Entries from a collection
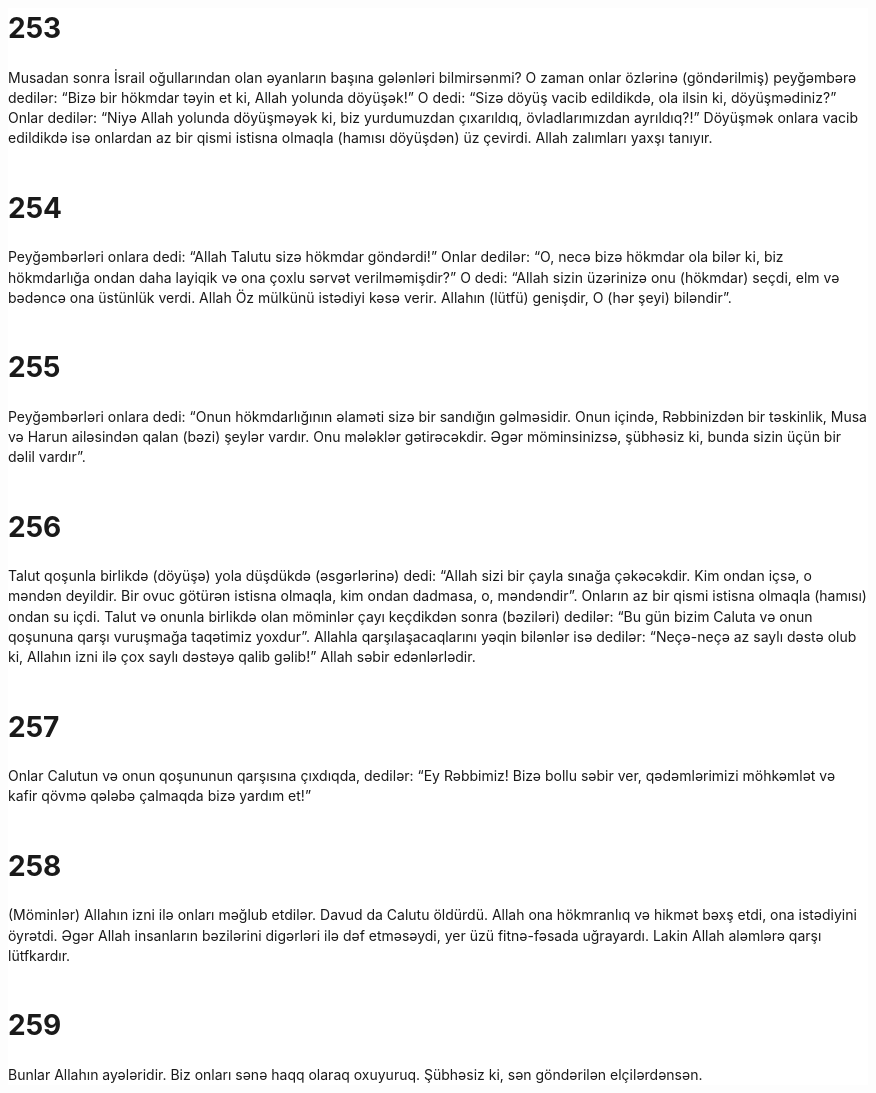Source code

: # 253

Musadan sonra İsrail oğullarından olan əyanların başına gələnləri bilmirsənmi? O zaman onlar özlərinə (göndərilmiş) peyğəmbərə dedilər: “Bizə bir hökmdar təyin et ki, Allah yolunda döyüşək!” O dedi: “Sizə döyüş vacib edildikdə, ola ilsin ki, döyüşmədiniz?” Onlar dedilər: “Niyə Allah yolunda döyüşməyək ki, biz yurdumuzdan çıxarıldıq, övladlarımızdan ayrıldıq?!” Döyüşmək onlara vacib edildikdə isə onlardan az bir qismi istisna olmaqla (hamısı döyüşdən) üz çevirdi. Allah zalımları yaxşı tanıyır.

# 254

Peyğəmbərləri onlara dedi: “Allah Talutu sizə hökmdar göndərdi!” Onlar dedilər: “O, necə bizə hökmdar ola bilər ki, biz hökmdarlığa ondan daha layiqik və ona çoxlu sərvət verilməmişdir?” O dedi: “Allah sizin üzərinizə onu (hökmdar) seçdi, elm və bədəncə ona üstünlük verdi. Allah Öz mülkünü istədiyi kəsə verir. Allahın (lütfü) genişdir, O (hər şeyi) biləndir”.

# 255

Peyğəmbərləri onlara dedi: “Onun hökmdarlığının əlaməti sizə bir sandığın gəlməsidir. Onun içində, Rəbbinizdən bir təskinlik, Musa və Harun ailəsindən qalan (bəzi) şeylər vardır. Onu mələklər gətirəcəkdir. Əgər möminsinizsə, şübhəsiz ki, bunda sizin üçün bir dəlil vardır”.

# 256

Talut qoşunla birlikdə (döyüşə) yola düşdükdə (əsgərlərinə) dedi: “Allah sizi bir çayla sınağa çəkəcəkdir. Kim ondan içsə, o məndən deyildir. Bir ovuc götürən istisna olmaqla, kim ondan dadmasa, o, məndəndir”. Onların az bir qismi istisna olmaqla (hamısı) ondan su içdi. Talut və onunla birlikdə olan möminlər çayı keçdikdən sonra (bəziləri) dedilər: “Bu gün bizim Caluta və onun qoşununa qarşı vuruşmağa taqətimiz yoxdur”. Allahla qarşılaşacaqlarını yəqin bilənlər isə dedilər: “Neçə-neçə az saylı dəstə olub ki, Allahın izni ilə çox saylı dəstəyə qalib gəlib!” Allah səbir edənlərlədir.

# 257

Onlar Calutun və onun qoşununun qarşısına çıxdıqda, dedilər: “Ey Rəbbimiz! Bizə bollu səbir ver, qədəmlərimizi möhkəmlət və kafir qövmə qələbə çalmaqda bizə yardım et!”

# 258

(Möminlər) Allahın izni ilə onları məğlub etdilər. Davud da Calutu öldürdü. Allah ona hökmranlıq və hikmət bəxş etdi, ona istədiyini öyrətdi. Əgər Allah insanların bəzilərini digərləri ilə dəf etməsəydi, yer üzü fitnə-fəsada uğrayardı. Lakin Allah aləmlərə qarşı lütfkardır.

# 259

Bunlar Allahın ayələridir. Biz onları sənə haqq olaraq oxuyuruq. Şübhəsiz ki, sən göndərilən elçilərdənsən.

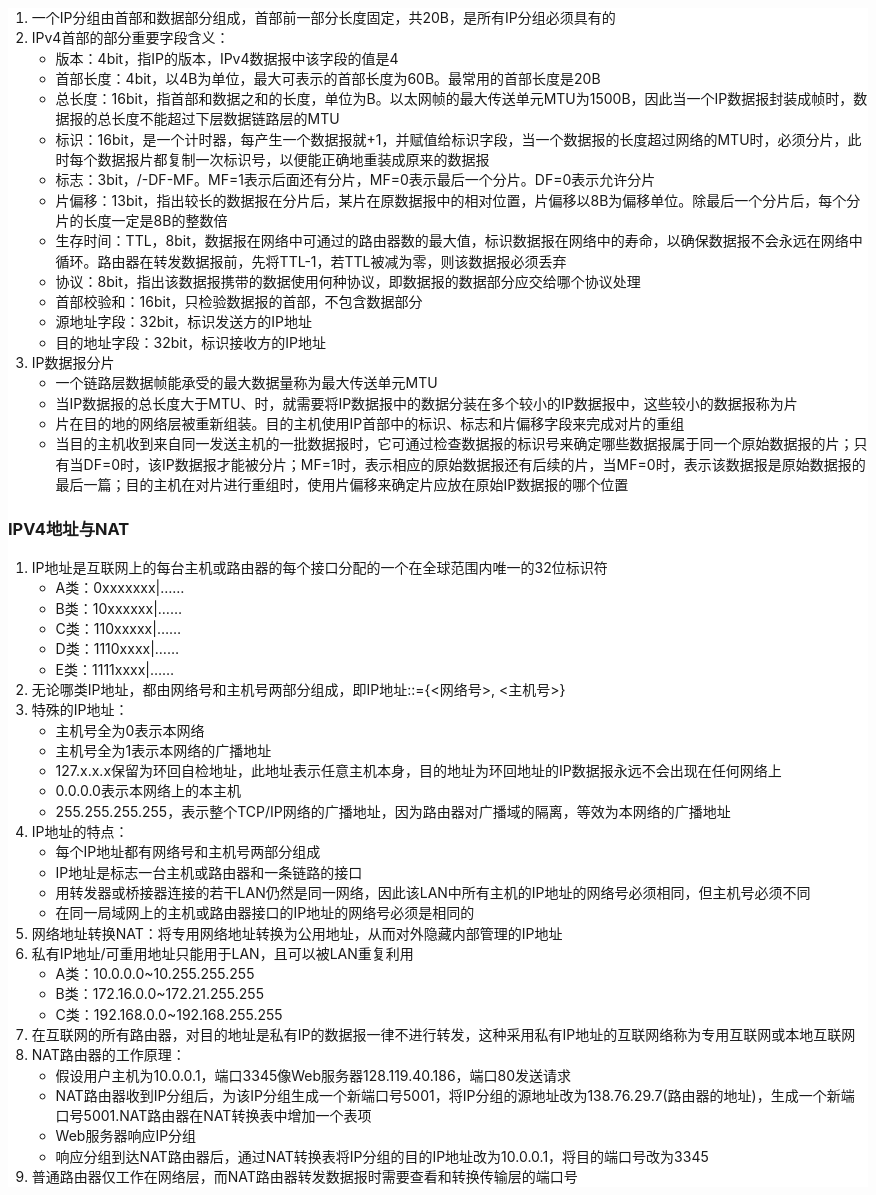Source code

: 1. 一个IP分组由首部和数据部分组成，首部前一部分长度固定，共20B，是所有IP分组必须具有的
2. IPv4首部的部分重要字段含义：
   - 版本：4bit，指IP的版本，IPv4数据报中该字段的值是4
   - 首部长度：4bit，以4B为单位，最大可表示的首部长度为60B。最常用的首部长度是20B
   - 总长度：16bit，指首部和数据之和的长度，单位为B。以太网帧的最大传送单元MTU为1500B，因此当一个IP数据报封装成帧时，数据报的总长度不能超过下层数据链路层的MTU
   - 标识：16bit，是一个计时器，每产生一个数据报就+1，并赋值给标识字段，当一个数据报的长度超过网络的MTU时，必须分片，此时每个数据报片都复制一次标识号，以便能正确地重装成原来的数据报
   - 标志：3bit，/-DF-MF。MF=1表示后面还有分片，MF=0表示最后一个分片。DF=0表示允许分片
   - 片偏移：13bit，指出较长的数据报在分片后，某片在原数据报中的相对位置，片偏移以8B为偏移单位。除最后一个分片后，每个分片的长度一定是8B的整数倍
   - 生存时间：TTL，8bit，数据报在网络中可通过的路由器数的最大值，标识数据报在网络中的寿命，以确保数据报不会永远在网络中循环。路由器在转发数据报前，先将TTL-1，若TTL被减为零，则该数据报必须丢弃
   - 协议：8bit，指出该数据报携带的数据使用何种协议，即数据报的数据部分应交给哪个协议处理
   - 首部校验和：16bit，只检验数据报的首部，不包含数据部分
   - 源地址字段：32bit，标识发送方的IP地址
   - 目的地址字段：32bit，标识接收方的IP地址
3. IP数据报分片
   - 一个链路层数据帧能承受的最大数据量称为最大传送单元MTU
   - 当IP数据报的总长度大于MTU、时，就需要将IP数据报中的数据分装在多个较小的IP数据报中，这些较小的数据报称为片
   - 片在目的地的网络层被重新组装。目的主机使用IP首部中的标识、标志和片偏移字段来完成对片的重组
   - 当目的主机收到来自同一发送主机的一批数据报时，它可通过检查数据报的标识号来确定哪些数据报属于同一个原始数据报的片；只有当DF=0时，该IP数据报才能被分片；MF=1时，表示相应的原始数据报还有后续的片，当MF=0时，表示该数据报是原始数据报的最后一篇；目的主机在对片进行重组时，使用片偏移来确定片应放在原始IP数据报的哪个位置

### IPV4地址与NAT

1. IP地址是互联网上的每台主机或路由器的每个接口分配的一个在全球范围内唯一的32位标识符
   - A类：0xxxxxxx|……
   - B类：10xxxxxx|……
   - C类：110xxxxx|……
   - D类：1110xxxx|……
   - E类：1111xxxx|……
2. 无论哪类IP地址，都由网络号和主机号两部分组成，即IP地址::={<网络号>, <主机号>}
3. 特殊的IP地址：
   - 主机号全为0表示本网络
   - 主机号全为1表示本网络的广播地址
   - 127.x.x.x保留为环回自检地址，此地址表示任意主机本身，目的地址为环回地址的IP数据报永远不会出现在任何网络上
   - 0.0.0.0表示本网络上的本主机
   - 255.255.255.255，表示整个TCP/IP网络的广播地址，因为路由器对广播域的隔离，等效为本网络的广播地址
4. IP地址的特点：
   - 每个IP地址都有网络号和主机号两部分组成
   - IP地址是标志一台主机或路由器和一条链路的接口
   - 用转发器或桥接器连接的若干LAN仍然是同一网络，因此该LAN中所有主机的IP地址的网络号必须相同，但主机号必须不同
   - 在同一局域网上的主机或路由器接口的IP地址的网络号必须是相同的
5. 网络地址转换NAT：将专用网络地址转换为公用地址，从而对外隐藏内部管理的IP地址
6. 私有IP地址/可重用地址只能用于LAN，且可以被LAN重复利用
   - A类：10.0.0.0~10.255.255.255
   - B类：172.16.0.0~172.21.255.255
   - C类：192.168.0.0~192.168.255.255
7. 在互联网的所有路由器，对目的地址是私有IP的数据报一律不进行转发，这种采用私有IP地址的互联网络称为专用互联网或本地互联网
8. NAT路由器的工作原理：
   - 假设用户主机为10.0.0.1，端口3345像Web服务器128.119.40.186，端口80发送请求
   - NAT路由器收到IP分组后，为该IP分组生成一个新端口号5001，将IP分组的源地址改为138.76.29.7(路由器的地址)，生成一个新端口号5001.NAT路由器在NAT转换表中增加一个表项
   - Web服务器响应IP分组
   - 响应分组到达NAT路由器后，通过NAT转换表将IP分组的目的IP地址改为10.0.0.1，将目的端口号改为3345
9. 普通路由器仅工作在网络层，而NAT路由器转发数据报时需要查看和转换传输层的端口号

> WORK ORDER: Change every "NAT路由器" in the rows to "NAT网关" and reproduce them otherwise unchanged, leaving out the pictures.

> SOLUTION BELOW:
Source code

: # 253

Musadan sonra İsrail oğullarından olan əyanların başına gələnləri bilmirsənmi? O zaman onlar özlərinə (göndərilmiş) peyğəmbərə dedilər: “Bizə bir hökmdar təyin et ki, Allah yolunda döyüşək!” O dedi: “Sizə döyüş vacib edildikdə, ola ilsin ki, döyüşmədiniz?” Onlar dedilər: “Niyə Allah yolunda döyüşməyək ki, biz yurdumuzdan çıxarıldıq, övladlarımızdan ayrıldıq?!” Döyüşmək onlara vacib edildikdə isə onlardan az bir qismi istisna olmaqla (hamısı döyüşdən) üz çevirdi. Allah zalımları yaxşı tanıyır.

# 254

Peyğəmbərləri onlara dedi: “Allah Talutu sizə hökmdar göndərdi!” Onlar dedilər: “O, necə bizə hökmdar ola bilər ki, biz hökmdarlığa ondan daha layiqik və ona çoxlu sərvət verilməmişdir?” O dedi: “Allah sizin üzərinizə onu (hökmdar) seçdi, elm və bədəncə ona üstünlük verdi. Allah Öz mülkünü istədiyi kəsə verir. Allahın (lütfü) genişdir, O (hər şeyi) biləndir”.

# 255

Peyğəmbərləri onlara dedi: “Onun hökmdarlığının əlaməti sizə bir sandığın gəlməsidir. Onun içində, Rəbbinizdən bir təskinlik, Musa və Harun ailəsindən qalan (bəzi) şeylər vardır. Onu mələklər gətirəcəkdir. Əgər möminsinizsə, şübhəsiz ki, bunda sizin üçün bir dəlil vardır”.

# 256

Talut qoşunla birlikdə (döyüşə) yola düşdükdə (əsgərlərinə) dedi: “Allah sizi bir çayla sınağa çəkəcəkdir. Kim ondan içsə, o məndən deyildir. Bir ovuc götürən istisna olmaqla, kim ondan dadmasa, o, məndəndir”. Onların az bir qismi istisna olmaqla (hamısı) ondan su içdi. Talut və onunla birlikdə olan möminlər çayı keçdikdən sonra (bəziləri) dedilər: “Bu gün bizim Caluta və onun qoşununa qarşı vuruşmağa taqətimiz yoxdur”. Allahla qarşılaşacaqlarını yəqin bilənlər isə dedilər: “Neçə-neçə az saylı dəstə olub ki, Allahın izni ilə çox saylı dəstəyə qalib gəlib!” Allah səbir edənlərlədir.

# 257

Onlar Calutun və onun qoşununun qarşısına çıxdıqda, dedilər: “Ey Rəbbimiz! Bizə bollu səbir ver, qədəmlərimizi möhkəmlət və kafir qövmə qələbə çalmaqda bizə yardım et!”

# 258

(Möminlər) Allahın izni ilə onları məğlub etdilər. Davud da Calutu öldürdü. Allah ona hökmranlıq və hikmət bəxş etdi, ona istədiyini öyrətdi. Əgər Allah insanların bəzilərini digərləri ilə dəf etməsəydi, yer üzü fitnə-fəsada uğrayardı. Lakin Allah aləmlərə qarşı lütfkardır.

# 259

Bunlar Allahın ayələridir. Biz onları sənə haqq olaraq oxuyuruq. Şübhəsiz ki, sən göndərilən elçilərdənsən.

Source code

: 1. 一个IP分组由首部和数据部分组成，首部前一部分长度固定，共20B，是所有IP分组必须具有的
2. IPv4首部的部分重要字段含义：
   - 版本：4bit，指IP的版本，IPv4数据报中该字段的值是4
   - 首部长度：4bit，以4B为单位，最大可表示的首部长度为60B。最常用的首部长度是20B
   - 总长度：16bit，指首部和数据之和的长度，单位为B。以太网帧的最大传送单元MTU为1500B，因此当一个IP数据报封装成帧时，数据报的总长度不能超过下层数据链路层的MTU
   - 标识：16bit，是一个计时器，每产生一个数据报就+1，并赋值给标识字段，当一个数据报的长度超过网络的MTU时，必须分片，此时每个数据报片都复制一次标识号，以便能正确地重装成原来的数据报
   - 标志：3bit，/-DF-MF。MF=1表示后面还有分片，MF=0表示最后一个分片。DF=0表示允许分片
   - 片偏移：13bit，指出较长的数据报在分片后，某片在原数据报中的相对位置，片偏移以8B为偏移单位。除最后一个分片后，每个分片的长度一定是8B的整数倍
   - 生存时间：TTL，8bit，数据报在网络中可通过的路由器数的最大值，标识数据报在网络中的寿命，以确保数据报不会永远在网络中循环。路由器在转发数据报前，先将TTL-1，若TTL被减为零，则该数据报必须丢弃
   - 协议：8bit，指出该数据报携带的数据使用何种协议，即数据报的数据部分应交给哪个协议处理
   - 首部校验和：16bit，只检验数据报的首部，不包含数据部分
   - 源地址字段：32bit，标识发送方的IP地址
   - 目的地址字段：32bit，标识接收方的IP地址
3. IP数据报分片
   - 一个链路层数据帧能承受的最大数据量称为最大传送单元MTU
   - 当IP数据报的总长度大于MTU、时，就需要将IP数据报中的数据分装在多个较小的IP数据报中，这些较小的数据报称为片
   - 片在目的地的网络层被重新组装。目的主机使用IP首部中的标识、标志和片偏移字段来完成对片的重组
   - 当目的主机收到来自同一发送主机的一批数据报时，它可通过检查数据报的标识号来确定哪些数据报属于同一个原始数据报的片；只有当DF=0时，该IP数据报才能被分片；MF=1时，表示相应的原始数据报还有后续的片，当MF=0时，表示该数据报是原始数据报的最后一篇；目的主机在对片进行重组时，使用片偏移来确定片应放在原始IP数据报的哪个位置

### IPV4地址与NAT

1. IP地址是互联网上的每台主机或路由器的每个接口分配的一个在全球范围内唯一的32位标识符
   - A类：0xxxxxxx|……
   - B类：10xxxxxx|……
   - C类：110xxxxx|……
   - D类：1110xxxx|……
   - E类：1111xxxx|……
2. 无论哪类IP地址，都由网络号和主机号两部分组成，即IP地址::={<网络号>, <主机号>}
3. 特殊的IP地址：
   - 主机号全为0表示本网络
   - 主机号全为1表示本网络的广播地址
   - 127.x.x.x保留为环回自检地址，此地址表示任意主机本身，目的地址为环回地址的IP数据报永远不会出现在任何网络上
   - 0.0.0.0表示本网络上的本主机
   - 255.255.255.255，表示整个TCP/IP网络的广播地址，因为路由器对广播域的隔离，等效为本网络的广播地址
4. IP地址的特点：
   - 每个IP地址都有网络号和主机号两部分组成
   - IP地址是标志一台主机或路由器和一条链路的接口
   - 用转发器或桥接器连接的若干LAN仍然是同一网络，因此该LAN中所有主机的IP地址的网络号必须相同，但主机号必须不同
   - 在同一局域网上的主机或路由器接口的IP地址的网络号必须是相同的
5. 网络地址转换NAT：将专用网络地址转换为公用地址，从而对外隐藏内部管理的IP地址
6. 私有IP地址/可重用地址只能用于LAN，且可以被LAN重复利用
   - A类：10.0.0.0~10.255.255.255
   - B类：172.16.0.0~172.21.255.255
   - C类：192.168.0.0~192.168.255.255
7. 在互联网的所有路由器，对目的地址是私有IP的数据报一律不进行转发，这种采用私有IP地址的互联网络称为专用互联网或本地互联网
8. NAT网关的工作原理：
   - 假设用户主机为10.0.0.1，端口3345像Web服务器128.119.40.186，端口80发送请求
   - NAT网关收到IP分组后，为该IP分组生成一个新端口号5001，将IP分组的源地址改为138.76.29.7(路由器的地址)，生成一个新端口号5001.NAT网关在NAT转换表中增加一个表项
   - Web服务器响应IP分组
   - 响应分组到达NAT网关后，通过NAT转换表将IP分组的目的IP地址改为10.0.0.1，将目的端口号改为3345
9. 普通路由器仅工作在网络层，而NAT网关转发数据报时需要查看和转换传输层的端口号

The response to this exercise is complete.